DATASET CONTENT Start Marker
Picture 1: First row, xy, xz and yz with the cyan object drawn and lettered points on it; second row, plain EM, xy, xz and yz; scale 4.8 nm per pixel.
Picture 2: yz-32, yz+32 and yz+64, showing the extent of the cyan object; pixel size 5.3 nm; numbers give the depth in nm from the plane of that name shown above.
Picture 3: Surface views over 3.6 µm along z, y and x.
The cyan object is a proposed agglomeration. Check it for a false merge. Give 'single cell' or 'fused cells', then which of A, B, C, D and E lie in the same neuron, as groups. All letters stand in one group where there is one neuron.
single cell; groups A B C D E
DATASET CONTENT End Marker
DATASET CONTENT Start Marker
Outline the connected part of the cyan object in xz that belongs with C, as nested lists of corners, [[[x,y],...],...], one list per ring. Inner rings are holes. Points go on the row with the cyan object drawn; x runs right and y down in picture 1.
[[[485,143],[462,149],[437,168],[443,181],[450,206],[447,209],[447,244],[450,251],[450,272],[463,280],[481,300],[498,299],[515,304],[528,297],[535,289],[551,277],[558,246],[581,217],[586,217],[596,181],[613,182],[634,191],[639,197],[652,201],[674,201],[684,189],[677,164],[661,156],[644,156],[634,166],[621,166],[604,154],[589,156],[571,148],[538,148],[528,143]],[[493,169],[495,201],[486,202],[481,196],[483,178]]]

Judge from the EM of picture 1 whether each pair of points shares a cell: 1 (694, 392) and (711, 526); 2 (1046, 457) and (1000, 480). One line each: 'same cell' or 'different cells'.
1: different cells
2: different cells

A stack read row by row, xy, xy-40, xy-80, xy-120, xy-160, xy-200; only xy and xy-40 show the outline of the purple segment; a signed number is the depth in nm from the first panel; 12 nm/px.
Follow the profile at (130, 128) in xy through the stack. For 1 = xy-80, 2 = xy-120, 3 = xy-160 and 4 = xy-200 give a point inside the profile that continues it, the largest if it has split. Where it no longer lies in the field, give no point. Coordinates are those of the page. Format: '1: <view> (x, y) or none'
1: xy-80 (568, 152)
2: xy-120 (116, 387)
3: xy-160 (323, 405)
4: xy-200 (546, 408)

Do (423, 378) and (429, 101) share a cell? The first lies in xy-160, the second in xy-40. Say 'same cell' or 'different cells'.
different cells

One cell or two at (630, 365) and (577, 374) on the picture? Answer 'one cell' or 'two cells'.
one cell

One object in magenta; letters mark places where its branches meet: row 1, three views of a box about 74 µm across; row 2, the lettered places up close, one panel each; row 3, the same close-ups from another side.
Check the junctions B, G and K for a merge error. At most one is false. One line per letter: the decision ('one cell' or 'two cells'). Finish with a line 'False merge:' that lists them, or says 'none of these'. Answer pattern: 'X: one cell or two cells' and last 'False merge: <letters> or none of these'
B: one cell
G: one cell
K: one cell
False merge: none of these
DATASET CONTENT End Marker
State how many lines in the listing above contain "lettered". Offer nothing besides that number.

WORKED SOLUTION
2